> [What you have to do]
Please format the text read from the records below as a JSON list of strings, one string per line, with blank lines dropped. Cover every record and leave the pictures out of the answer.

> [Extracted information]
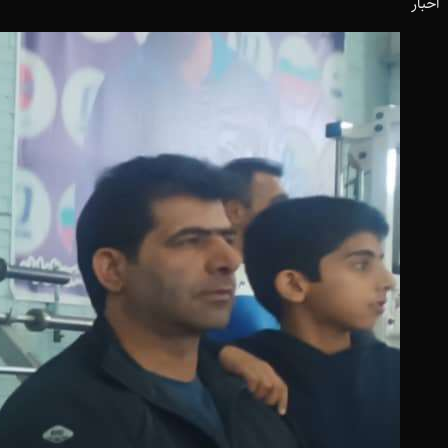
اخبار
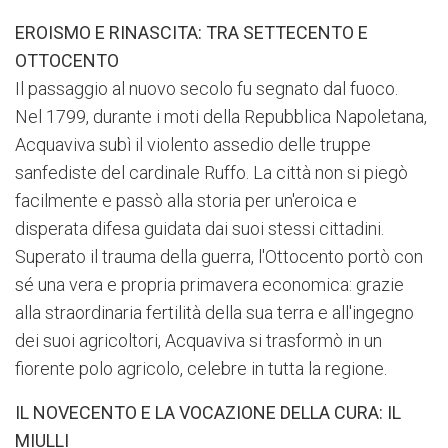
EROISMO E RINASCITA: TRA SETTECENTO E
OTTOCENTO
Il passaggio al nuovo secolo fu segnato dal fuoco.
Nel 1799, durante i moti della Repubblica Napoletana,
Acquaviva subì il violento assedio delle truppe
sanfediste del cardinale Ruffo. La città non si piegò
facilmente e passò alla storia per un'eroica e
disperata difesa guidata dai suoi stessi cittadini.
Superato il trauma della guerra, l'Ottocento portò con
sé una vera e propria primavera economica: grazie
alla straordinaria fertilità della sua terra e all'ingegno
dei suoi agricoltori, Acquaviva si trasformò in un
fiorente polo agricolo, celebre in tutta la regione.
IL NOVECENTO E LA VOCAZIONE DELLA CURA: IL
MIULLI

> [Answer for the task]
[
  "اخبار",
  "EROISMO E RINASCITA: TRA SETTECENTO E",
  "OTTOCENTO",
  "Il passaggio al nuovo secolo fu segnato dal fuoco.",
  "Nel 1799, durante i moti della Repubblica Napoletana,",
  "Acquaviva subì il violento assedio delle truppe",
  "sanfediste del cardinale Ruffo. La città non si piegò",
  "facilmente e passò alla storia per un'eroica e",
  "disperata difesa guidata dai suoi stessi cittadini.",
  "Superato il trauma della guerra, l'Ottocento portò con",
  "sé una vera e propria primavera economica: grazie",
  "alla straordinaria fertilità della sua terra e all'ingegno",
  "dei suoi agricoltori, Acquaviva si trasformò in un",
  "fiorente polo agricolo, celebre in tutta la regione.",
  "IL NOVECENTO E LA VOCAZIONE DELLA CURA: IL",
  "MIULLI"
]